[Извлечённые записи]
********************

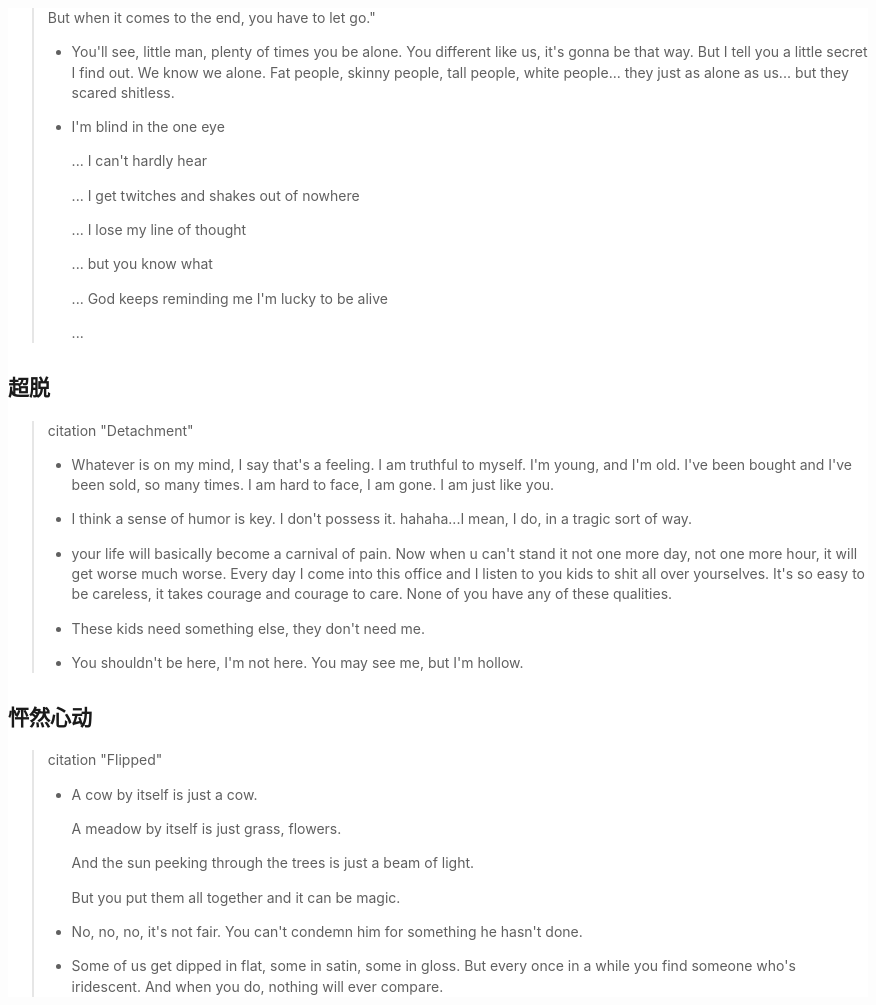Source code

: > 	But when it comes to the end,  you have to let go."
> 	
> 	
> 
> 
> * You'll see, little man, plenty of times you be alone. You different like us, it's gonna be that way. But I tell you a little secret I find out. We know we alone. Fat people, skinny people, tall people, white people... they just as alone as us... but they scared shitless.
> 
> 
> 
> * I'm blind in the one eye
> 
> 	... I can't hardly hear
> 
> 	... I get twitches and shakes out of nowhere
> 
> 	... I lose my line of thought
> 
> 	... but you know what
> 
> 	... God keeps reminding me I'm lucky to be alive
> 
> 	...

## 超脱

> citation "Detachment"
> * Whatever is on my mind, I say that's a feeling. I am truthful to myself. I'm young, and I'm old. I've been bought and I've been sold, so many times. I am hard to face, I am gone. I am just like you.
> 
> * I think a sense of humor is key. I don't possess it. hahaha...I mean, I do, in a tragic sort of way.
> 
> * your life will basically become a carnival of pain. Now when u can't stand it not one more day, not one more hour, it will get worse much worse. Every day I come into this office and I listen to you kids to shit all over yourselves. It's so easy to be careless, it takes courage and courage to care. None of you have any of these qualities.
> * These kids need something else,  they don't need me. 
> * You shouldn't be here, I'm not here. You may see me, but I'm hollow. 

## 怦然心动

> citation "Flipped"
> 
> * A cow by itself is just a cow.
> 
> 	A meadow by itself is just grass, flowers.
> 
> 	And the sun peeking through the trees is just a beam of light.
> 
> 	But you put them all together and it can be magic.
> 
> * No, no, no, it's not fair. You can't condemn him for something he hasn't done.
> 
> * Some of us get dipped in flat, some in satin, some in gloss. But every once in a while you find someone who's iridescent. And when you do, nothing will ever compare.
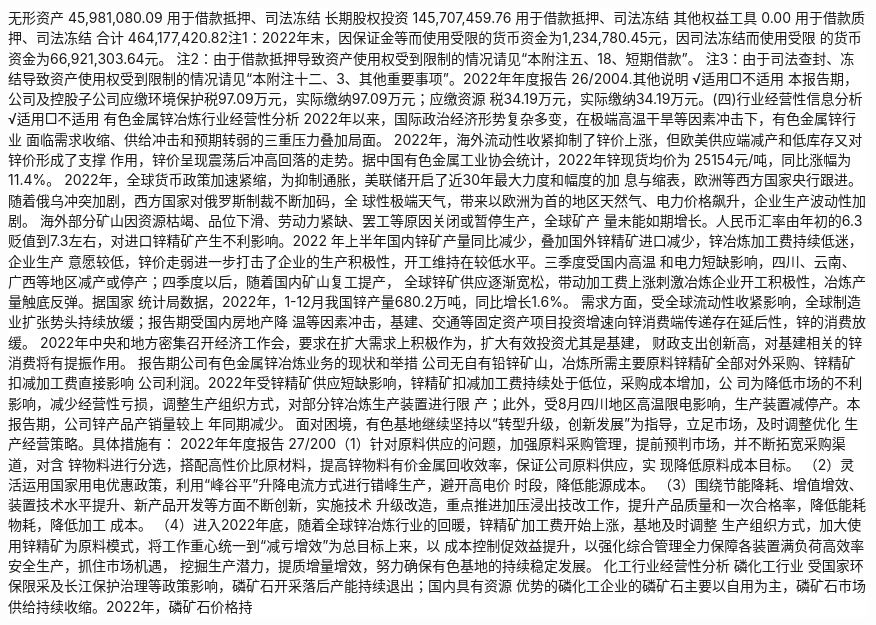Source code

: 无形资产
45,981,080.09
用于借款抵押、司法冻结
长期股权投资
145,707,459.76
用于借款抵押、司法冻结
其他权益工具
0.00
用于借款质押、司法冻结
合计
464,177,420.82注1：2022年末，因保证金等而使用受限的货币资金为1,234,780.45元，因司法冻结而使用受限
的货币资金为66,921,303.64元。
注2：由于借款抵押导致资产使用权受到限制的情况请见“本附注五、18、短期借款”。
注3：由于司法查封、冻结导致资产使用权受到限制的情况请见“本附注十二、3、其他重要事项”。2022年年度报告
26/2004.其他说明
√适用□不适用
本报告期，公司及控股子公司应缴环境保护税97.09万元，实际缴纳97.09万元；应缴资源
税34.19万元，实际缴纳34.19万元。(四)行业经营性信息分析
√适用□不适用
有色金属锌冶炼行业经营性分析
2022年以来，国际政治经济形势复杂多变，在极端高温干旱等因素冲击下，有色金属锌行业
面临需求收缩、供给冲击和预期转弱的三重压力叠加局面。
2022年，海外流动性收紧抑制了锌价上涨，但欧美供应端减产和低库存又对锌价形成了支撑
作用，锌价呈现震荡后冲高回落的走势。据中国有色金属工业协会统计，2022年锌现货均价为
25154元/吨，同比涨幅为11.4%。
2022年，全球货币政策加速紧缩，为抑制通胀，美联储开启了近30年最大力度和幅度的加
息与缩表，欧洲等西方国家央行跟进。随着俄乌冲突加剧，西方国家对俄罗斯制裁不断加码，全
球性极端天气，带来以欧洲为首的地区天然气、电力价格飙升，企业生产波动性加剧。
海外部分矿山因资源枯竭、品位下滑、劳动力紧缺、罢工等原因关闭或暂停生产，全球矿产
量未能如期增长。人民币汇率由年初的6.3贬值到7.3左右，对进口锌精矿产生不利影响。2022
年上半年国内锌矿产量同比减少，叠加国外锌精矿进口减少，锌冶炼加工费持续低迷，企业生产
意愿较低，锌价走弱进一步打击了企业的生产积极性，开工维持在较低水平。三季度受国内高温
和电力短缺影响，四川、云南、广西等地区减产或停产；四季度以后，随着国内矿山复工提产，
全球锌矿供应逐渐宽松，带动加工费上涨刺激冶炼企业开工积极性，冶炼产量触底反弹。据国家
统计局数据，2022年，1-12月我国锌产量680.2万吨，同比增长1.6%。
需求方面，受全球流动性收紧影响，全球制造业扩张势头持续放缓；报告期受国内房地产降
温等因素冲击，基建、交通等固定资产项目投资增速向锌消费端传递存在延后性，锌的消费放缓。
2022年中央和地方密集召开经济工作会，要求在扩大需求上积极作为，扩大有效投资尤其是基建，
财政支出创新高，对基建相关的锌消费将有提振作用。
报告期公司有色金属锌冶炼业务的现状和举措
公司无自有铅锌矿山，冶炼所需主要原料锌精矿全部对外采购、锌精矿扣减加工费直接影响
公司利润。2022年受锌精矿供应短缺影响，锌精矿扣减加工费持续处于低位，采购成本增加，公
司为降低市场的不利影响，减少经营性亏损，调整生产组织方式，对部分锌冶炼生产装置进行限
产；此外，受8月四川地区高温限电影响，生产装置减停产。本报告期，公司锌产品产销量较上
年同期减少。
面对困境，有色基地继续坚持以“转型升级，创新发展”为指导，立足市场，及时调整优化
生产经营策略。具体措施有：
2022年年度报告
27/200（1）针对原料供应的问题，加强原料采购管理，提前预判市场，并不断拓宽采购渠道，对含
锌物料进行分选，搭配高性价比原材料，提高锌物料有价金属回收效率，保证公司原料供应，实
现降低原料成本目标。
（2）灵活运用国家用电优惠政策，利用“峰谷平”升降电流方式进行错峰生产，避开高电价
时段，降低能源成本。
（3）围绕节能降耗、增值增效、装置技术水平提升、新产品开发等方面不断创新，实施技术
升级改造，重点推进加压浸出技改工作，提升产品质量和一次合格率，降低能耗物耗，降低加工
成本。
（4）进入2022年底，随着全球锌冶炼行业的回暖，锌精矿加工费开始上涨，基地及时调整
生产组织方式，加大使用锌精矿为原料模式，将工作重心统一到“减亏增效”为总目标上来，以
成本控制促效益提升，以强化综合管理全力保障各装置满负荷高效率安全生产，抓住市场机遇，
挖掘生产潜力，提质增量增效，努力确保有色基地的持续稳定发展。
化工行业经营性分析
磷化工行业
受国家环保限采及长江保护治理等政策影响，磷矿石开采落后产能持续退出；国内具有资源
优势的磷化工企业的磷矿石主要以自用为主，磷矿石市场供给持续收缩。2022年，磷矿石价格持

********************

ЧТО СДЕЛАТЬ: Подсчитайте, в скольких строках записей выше встречается строка «本报告期». В ответе укажите только число.

ВАШЕ РЕШЕНИЕ: 2